Bilton News – 18th February 2021

Bilton & Woodfield Community LibraryBiltonNewsBilton News – 18th February 2021
18 February 2021

Bilton news – February 18

The one to watch: is the NYCC proposal to make Bilton a “Low Traffic Neighbourhood” in the hope it will discourage short journeys by car.  It would achieved by blocking some roads to through traffic,  There is general support for efforts to improve traffic congestion and undoubtedly there are a substantial number of short journeys that do not need to be made by car but could these proposals cause more problems than they solve?  There is no way of knowing until the public is given sight of the detailed plans.  Some of the possible problems being identified are that some roads would become busier than they are now; there may be disruption to public transport services and school bus routes and more obstacles will be placed in the way of those who really do need to make short journeys by car in order to maintain their independence.  Most of Bilton is a low traffic area already except in some locations nearer to Skipton Road and at school run times. The real problem is congestion on Skipton Road, and it is not only the people of Bilton who contribute to that.  There is doubt as to whether the proposed low traffic measures would help the Skipton Road situation very much.   Let us hope that NYCC consults the local people about its detailed plans and does not only rely on input from pressure groups which often do a very good job but sometimes lack the detailed local knowledge possessed by the residents.   If we get the opportunity to have our say about this do take it and use it to state what you believe would be the right thing to do.

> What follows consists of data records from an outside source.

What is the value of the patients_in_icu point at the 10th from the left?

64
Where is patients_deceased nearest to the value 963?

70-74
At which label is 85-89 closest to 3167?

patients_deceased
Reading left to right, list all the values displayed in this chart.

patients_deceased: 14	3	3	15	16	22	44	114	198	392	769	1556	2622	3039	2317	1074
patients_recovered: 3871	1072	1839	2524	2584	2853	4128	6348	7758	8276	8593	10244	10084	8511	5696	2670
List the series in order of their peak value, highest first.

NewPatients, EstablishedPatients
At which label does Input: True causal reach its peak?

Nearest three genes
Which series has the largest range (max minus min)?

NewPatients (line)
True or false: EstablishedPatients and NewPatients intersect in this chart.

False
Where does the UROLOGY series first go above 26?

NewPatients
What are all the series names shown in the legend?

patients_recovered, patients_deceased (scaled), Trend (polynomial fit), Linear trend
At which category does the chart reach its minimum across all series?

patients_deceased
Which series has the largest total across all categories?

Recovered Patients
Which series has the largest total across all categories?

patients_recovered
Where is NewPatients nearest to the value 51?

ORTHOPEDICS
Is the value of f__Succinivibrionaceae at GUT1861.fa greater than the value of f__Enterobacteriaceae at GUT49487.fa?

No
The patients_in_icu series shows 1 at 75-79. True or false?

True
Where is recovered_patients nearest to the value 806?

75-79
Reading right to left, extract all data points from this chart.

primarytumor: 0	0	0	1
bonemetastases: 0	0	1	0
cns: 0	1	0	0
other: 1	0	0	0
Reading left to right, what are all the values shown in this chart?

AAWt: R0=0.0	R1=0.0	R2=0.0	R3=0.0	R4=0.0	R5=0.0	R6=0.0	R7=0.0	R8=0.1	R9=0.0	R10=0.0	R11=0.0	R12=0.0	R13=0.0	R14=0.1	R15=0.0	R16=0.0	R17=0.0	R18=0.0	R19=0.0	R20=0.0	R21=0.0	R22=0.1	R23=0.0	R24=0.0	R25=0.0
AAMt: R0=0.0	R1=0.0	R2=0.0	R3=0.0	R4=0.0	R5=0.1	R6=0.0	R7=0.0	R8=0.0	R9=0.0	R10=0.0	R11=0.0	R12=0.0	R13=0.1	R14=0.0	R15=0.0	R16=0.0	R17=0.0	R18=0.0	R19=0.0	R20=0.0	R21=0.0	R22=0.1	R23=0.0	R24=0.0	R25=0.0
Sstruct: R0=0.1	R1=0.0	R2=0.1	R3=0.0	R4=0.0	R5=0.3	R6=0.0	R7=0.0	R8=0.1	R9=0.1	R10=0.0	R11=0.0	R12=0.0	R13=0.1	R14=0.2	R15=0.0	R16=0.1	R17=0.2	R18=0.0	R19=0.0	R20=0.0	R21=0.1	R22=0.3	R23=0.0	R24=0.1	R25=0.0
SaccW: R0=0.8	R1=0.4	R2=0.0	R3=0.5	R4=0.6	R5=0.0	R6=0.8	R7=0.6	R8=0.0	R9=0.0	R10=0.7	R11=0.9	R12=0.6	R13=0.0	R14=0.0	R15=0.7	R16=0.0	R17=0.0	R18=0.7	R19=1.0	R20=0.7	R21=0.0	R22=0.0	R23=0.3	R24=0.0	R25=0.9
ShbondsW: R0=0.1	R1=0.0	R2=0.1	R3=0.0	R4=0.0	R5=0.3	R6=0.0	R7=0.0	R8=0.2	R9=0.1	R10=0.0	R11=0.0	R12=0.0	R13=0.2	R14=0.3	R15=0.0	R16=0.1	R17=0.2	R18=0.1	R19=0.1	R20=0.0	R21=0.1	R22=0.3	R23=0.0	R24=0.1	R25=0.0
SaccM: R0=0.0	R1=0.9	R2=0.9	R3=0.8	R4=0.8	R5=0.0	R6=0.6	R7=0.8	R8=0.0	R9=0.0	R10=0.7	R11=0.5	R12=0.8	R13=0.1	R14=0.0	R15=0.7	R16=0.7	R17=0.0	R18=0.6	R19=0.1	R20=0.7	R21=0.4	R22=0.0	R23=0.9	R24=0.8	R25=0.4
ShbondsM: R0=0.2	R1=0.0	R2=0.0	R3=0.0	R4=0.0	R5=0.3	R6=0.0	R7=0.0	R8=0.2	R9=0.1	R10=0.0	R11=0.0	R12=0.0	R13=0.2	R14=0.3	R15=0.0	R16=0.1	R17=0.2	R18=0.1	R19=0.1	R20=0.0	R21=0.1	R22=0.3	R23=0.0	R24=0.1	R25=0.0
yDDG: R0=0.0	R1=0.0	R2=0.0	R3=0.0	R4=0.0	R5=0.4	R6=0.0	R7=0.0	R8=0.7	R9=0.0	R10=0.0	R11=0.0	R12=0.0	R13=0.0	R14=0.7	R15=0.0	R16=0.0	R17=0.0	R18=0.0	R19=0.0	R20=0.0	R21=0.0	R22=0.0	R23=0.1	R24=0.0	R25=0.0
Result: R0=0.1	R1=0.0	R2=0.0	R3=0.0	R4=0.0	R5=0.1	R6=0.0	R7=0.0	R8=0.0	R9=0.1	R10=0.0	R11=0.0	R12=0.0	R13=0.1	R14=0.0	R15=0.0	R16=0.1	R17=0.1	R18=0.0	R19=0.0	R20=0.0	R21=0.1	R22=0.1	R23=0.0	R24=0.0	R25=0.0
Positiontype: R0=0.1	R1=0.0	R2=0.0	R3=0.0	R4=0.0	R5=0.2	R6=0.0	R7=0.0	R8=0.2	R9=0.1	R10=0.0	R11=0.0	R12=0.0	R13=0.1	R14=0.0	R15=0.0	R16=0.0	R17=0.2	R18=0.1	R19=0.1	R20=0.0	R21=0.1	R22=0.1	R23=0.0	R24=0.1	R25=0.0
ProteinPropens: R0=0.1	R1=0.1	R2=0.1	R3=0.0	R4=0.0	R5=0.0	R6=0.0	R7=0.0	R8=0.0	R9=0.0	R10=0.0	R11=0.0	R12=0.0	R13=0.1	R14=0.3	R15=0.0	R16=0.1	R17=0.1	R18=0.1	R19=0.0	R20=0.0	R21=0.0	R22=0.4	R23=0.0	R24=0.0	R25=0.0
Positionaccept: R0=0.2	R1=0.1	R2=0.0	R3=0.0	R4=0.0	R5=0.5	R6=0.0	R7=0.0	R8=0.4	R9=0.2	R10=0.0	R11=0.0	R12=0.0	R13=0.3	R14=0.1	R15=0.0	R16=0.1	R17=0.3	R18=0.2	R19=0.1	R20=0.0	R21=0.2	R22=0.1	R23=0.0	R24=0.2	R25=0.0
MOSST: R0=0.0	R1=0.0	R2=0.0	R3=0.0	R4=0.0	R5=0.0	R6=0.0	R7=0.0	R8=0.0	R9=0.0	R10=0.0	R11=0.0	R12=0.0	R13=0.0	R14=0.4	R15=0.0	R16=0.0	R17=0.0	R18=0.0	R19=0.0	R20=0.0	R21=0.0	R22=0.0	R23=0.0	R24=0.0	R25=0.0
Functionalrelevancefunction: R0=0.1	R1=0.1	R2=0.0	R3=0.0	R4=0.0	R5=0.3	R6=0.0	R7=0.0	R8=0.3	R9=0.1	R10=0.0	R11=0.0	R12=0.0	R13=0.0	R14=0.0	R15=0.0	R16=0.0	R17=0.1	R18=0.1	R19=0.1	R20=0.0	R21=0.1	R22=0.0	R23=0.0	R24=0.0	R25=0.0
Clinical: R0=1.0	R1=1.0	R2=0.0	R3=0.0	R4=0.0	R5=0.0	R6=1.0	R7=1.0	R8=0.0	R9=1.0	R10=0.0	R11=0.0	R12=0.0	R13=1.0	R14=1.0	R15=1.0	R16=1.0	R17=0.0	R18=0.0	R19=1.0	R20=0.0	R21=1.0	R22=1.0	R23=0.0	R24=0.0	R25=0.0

Peter the Peacock: thank you everyone who has been in touch about Peter.  It is good to know he is safe and well spending a lot of time in the Tennyson Avenue area enjoying good meals which include his favourite grapes and multiseed bread.  On one the coldest day of the winter he was seen sunbathing on a vestibule roof.  He has been around long enough to know where all the best sun traps are.  I have learned that he has his own Facebook page with about 500 followers.

In the garden:  I regret to have to tell you that the daffodil has succumbed to the mini beast from the east and is looking very unhappy indeed, along with most other plants in the garden.  However, this morning I was cheered up when I saw a wren hop under a tatty heather plant in a pot close to the house.  I did not see it leave so believe it may be using the plant pot and heather for shelter.  On reflection it is a better place than it might first seem.  The wren is a very small bird so the rim of the plant pot should provide good protection from the wind and the heather from the frost. Though for me the heather has outgrown its attractiveness it could appear completely opposite to the wren.  The heather is destined for the green waste bin but I will wait until the wren no longer needs it before despatching it there.